Following papers and source code for double-double arithmetic for some time, I still can't find out how exactly a dd_real ( defined as struct dd_real { double x[2];...}) number is split into two doubles. Say if I initialize it with a string, dd_real pi = "3.14159265358979323846264338327950"; what will be pi.x[0] and pi.xi[1]? I need to understand it and then write a hopefully small Python function that does it.

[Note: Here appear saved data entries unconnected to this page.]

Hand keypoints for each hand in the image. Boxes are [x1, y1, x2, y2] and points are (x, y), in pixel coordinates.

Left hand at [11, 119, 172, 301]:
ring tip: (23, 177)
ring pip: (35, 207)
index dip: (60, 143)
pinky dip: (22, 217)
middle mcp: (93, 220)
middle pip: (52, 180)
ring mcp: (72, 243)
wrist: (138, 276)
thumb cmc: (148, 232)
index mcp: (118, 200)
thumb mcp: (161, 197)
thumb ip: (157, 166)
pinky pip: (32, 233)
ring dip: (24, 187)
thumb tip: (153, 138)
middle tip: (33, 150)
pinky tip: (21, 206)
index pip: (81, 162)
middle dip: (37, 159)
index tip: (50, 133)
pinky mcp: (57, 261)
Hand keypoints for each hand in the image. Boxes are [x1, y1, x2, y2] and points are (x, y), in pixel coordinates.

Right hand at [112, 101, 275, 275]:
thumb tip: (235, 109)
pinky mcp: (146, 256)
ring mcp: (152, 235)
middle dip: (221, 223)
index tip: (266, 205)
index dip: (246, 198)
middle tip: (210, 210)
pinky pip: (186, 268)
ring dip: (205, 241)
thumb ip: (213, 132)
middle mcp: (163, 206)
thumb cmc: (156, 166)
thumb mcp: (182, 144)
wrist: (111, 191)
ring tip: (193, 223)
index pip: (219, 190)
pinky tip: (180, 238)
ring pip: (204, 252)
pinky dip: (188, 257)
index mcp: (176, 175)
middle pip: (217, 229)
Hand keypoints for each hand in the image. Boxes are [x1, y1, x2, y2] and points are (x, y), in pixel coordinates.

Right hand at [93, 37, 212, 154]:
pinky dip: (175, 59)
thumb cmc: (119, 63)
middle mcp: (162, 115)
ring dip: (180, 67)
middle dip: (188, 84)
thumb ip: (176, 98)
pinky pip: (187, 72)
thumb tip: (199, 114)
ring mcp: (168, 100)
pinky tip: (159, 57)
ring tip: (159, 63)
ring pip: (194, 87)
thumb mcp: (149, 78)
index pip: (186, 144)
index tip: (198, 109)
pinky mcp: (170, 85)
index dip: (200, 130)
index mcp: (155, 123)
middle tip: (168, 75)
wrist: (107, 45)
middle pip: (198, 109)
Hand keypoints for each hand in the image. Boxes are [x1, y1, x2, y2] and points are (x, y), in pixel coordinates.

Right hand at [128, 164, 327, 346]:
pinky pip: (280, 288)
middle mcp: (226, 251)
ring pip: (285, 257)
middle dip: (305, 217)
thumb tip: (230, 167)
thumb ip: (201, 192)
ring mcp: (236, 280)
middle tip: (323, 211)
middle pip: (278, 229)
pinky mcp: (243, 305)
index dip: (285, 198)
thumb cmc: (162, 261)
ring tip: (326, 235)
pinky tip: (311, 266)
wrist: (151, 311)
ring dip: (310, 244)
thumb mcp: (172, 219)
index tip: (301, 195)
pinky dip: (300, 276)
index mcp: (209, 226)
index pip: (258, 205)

The reason I don't just want to call into the QD library is that I'd prefer to reimplement the correct split in Python so that I send my 35-digit precision constants (given as strings) as double2 to CUDA code where it will be treated as double-double reals by the GQD library -- the only library, it seems, to deal with extended precision calculations in CUDA. That unfortunately rules out mpmath too, on Python side.

Say that you initialize your double double with the binary number:

1.011010101111111010101010101010000000101010110110000111011111101010010101010
  < ---                 52 binary digits         --- >< --- more digits --- >

Then one double will be 1.0110101011111110101010101010100000001010101101100001 and the other will be 1.1011111101010010101010 * 2^-53

When you add these two numbers (as reals), the sum is the initial value. The first one packs as many bits as possible in its 52-bit mantissa. The second one contains the remaining bits, with the appropriate exponent.